Kwiaty maku (płatki) maja zastosowanie kulinarne i lecznicze. Jedna z sąsiadek przyrządza z nich makową galaretkę. Pięknie barwią napoje letnie, sami raczymy się lemoniadami na dziko z dodatkiem makowych płatków, dodają pięknego rubinowego koloru. Można je używać także do barwienia win.
Odwar z kwiatów doskonale łagodzi bóle gardła, kaszel i niweluje chrypkę.
O suszeniu słów kilka
Płatki maków zbieramy w słoneczny dzień, to misterna praca. Delikatnie obrywamy i wkładamy do przewiewnych koszy, nie można ich ugniatać i ubijać. Po zbiorze należy je natychmiast rozłożyć cienką warstwą w przewiewnym i zacienionym miejscu.
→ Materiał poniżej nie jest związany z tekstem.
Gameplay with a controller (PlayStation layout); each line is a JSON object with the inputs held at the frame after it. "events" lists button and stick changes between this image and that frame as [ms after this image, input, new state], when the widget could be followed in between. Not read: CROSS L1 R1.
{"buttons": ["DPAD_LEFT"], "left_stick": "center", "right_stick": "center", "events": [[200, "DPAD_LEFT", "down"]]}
Są bardzo delikatne i dlatego schną stosunkowo szybko, a podczas utraty wody zmieniają kolor na rubinowy.
Po wysuszeniu należny je umieścić (bez ugniatania) w słoju lub papierowej torebce.
Można je przechowywać rok, po tym czasie tracą nieco swój kolor, płowieją.
U nas mak polny znalazł swe miejsce w bardzo kwiatowej mieszance "Dziki Ogród".
To pyszna lekko słodkawa mieszanka pełna karmelowego aromatu (fermentowany lilak) i nasycona intensywnym głębokim kolorem (za sprawą czarnej malwy).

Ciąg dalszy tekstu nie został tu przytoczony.